Born on January 18, 1893, Jorge Guillén, in Valladolid, Old Castile, Spain. He is regarded as one of the greatest Spanish poets of the twentieth century. He attended school in Valladolid, Switzerland, Madrid, Granada, and Germany, and began writing poetry in 1919.
He lectured at the Sorbonne, Oxford, University of Murcia, and the University of Seville. A member of "the Generation of 1927," which included Frederico Garcia Lorca, Rafael Alberti, Pedro Salinas, and others, Guillén gained recognition in the early 20s with his first poems but left Spain in 1938 after the military uprising under Generalissimo Franco.

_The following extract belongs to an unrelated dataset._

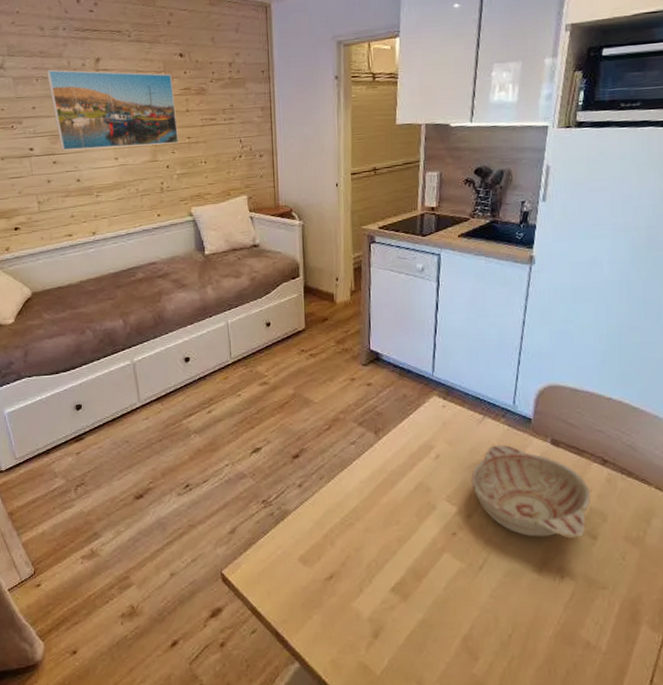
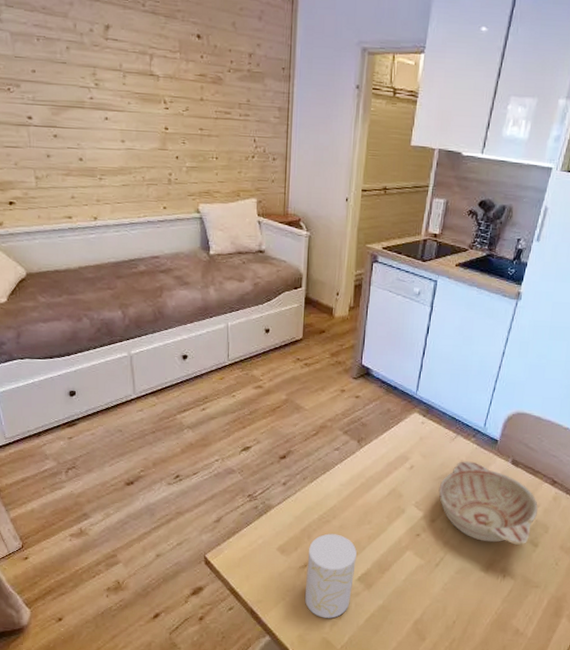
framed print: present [46,69,179,151] -> none [49,29,191,133]
cup: none [333,538,387,638] -> present [304,533,357,618]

He taught and wrote poetry in the United States for over 20 years and was a professor at Wellesley College until his retirement in 1957. "I am decidedly in favor of compound, complex poetry," the poet said in 1926, "of the poem made of poetry and other human things." Much of Guillén's work explores the relationship of form to matter while delighting in sensuality and clarity of perception.
The bulk of his work is collected together in the volume, Aire nuestro (1968), comprising three of his major books: Cantico (1928), Clamor, published in three volumes in 1957, 1960, and 1963, and Homenaje (1967). Guillén, capable of both formal sophistication and meditative openness, exhibits a consciousness fully receptive to the external world, to appearances and essences. His kind of seeing finds, as Emerson put it, "the miraculous in the common." Whether affirming life by way of a secular mysticism or condemning the brutalities of the Fascist regime, he gives us the inventiveness and quality of attention found in the work of writers such as Elytis, Aleixandre, and Borges.
Guillén received an Award of Merit from the American Academy of Arts and Letters, the San Luca Prize, the Miguel de Cervantes Prize, the Alfonso Reyes Prize, and the Ollin Yolitzli Prize. He returned to Spain two years after Franco's death, in 1977, and died in 1984 in Malaga.